Message withdrawn at poster's request.

Sirzy · 30/09/2012 12:50

Some people start realise its to soon and do the sensible thing and stop until they are ready.

Who are you to judge different children's abilities and readyness

MmeLindor · 30/09/2012 12:50

Generationgap
putting IMO on the end of your posts when you have called us lazy does not make it less rude

MiniTheMinx · 30/09/2012 12:52

If you compare elimination communication to later potty training then, there is one constant feature in both, looking to the child for the clues. So it is always going to be an individual thing.

From the OP the child is showing signs that she is ready to dispense with the nappies.

GenerationGap · 30/09/2012 12:52

Because you tried and gave up! If you had persevered first time and tried different techniques she would have been dry sooner.

amillionyears · 30/09/2012 12:52

This situation reminds me of a foster parents situation.
There are specific things they are not allowed to do,even though they are looking after the child 24/7,most days of the week.They are not allowed,for instance to take a child for a hair cut,without the biological parents consent.

Meglet · 30/09/2012 12:52

Five weeks of potty training is insane, I wouldn't have fitted that in around work and leaving the house. We did it in a few days when they were 3 and a bit. Only once accident each once they were 'done' after that.

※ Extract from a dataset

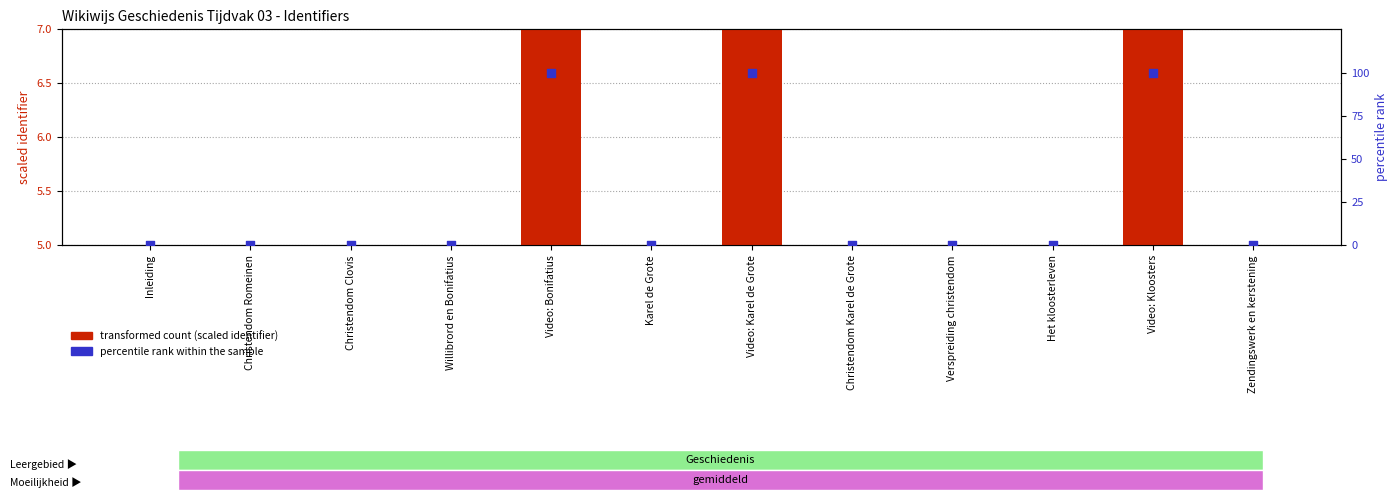

What are all the series names shown in the legend?

transformed count (scaled identifier), percentile rank within the sample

GenerationGap · 30/09/2012 12:53

Don't care if you think I am rude, I still think you're lazy! IMHO

Sirzy · 30/09/2012 12:53

So you carry on with something the child isn't ready for and is quite possibly finding distressing. Who exactly benefits from that?

GenerationGap · 30/09/2012 12:54

But you do it whilst working and going out you don't stop living to potty train!

Sirzy · 30/09/2012 12:54

You keep insisting its lazy but I am yet to see any proper reason to explain how you came to this conclusion. At what age does not being potty trained become a result of lazy parenting?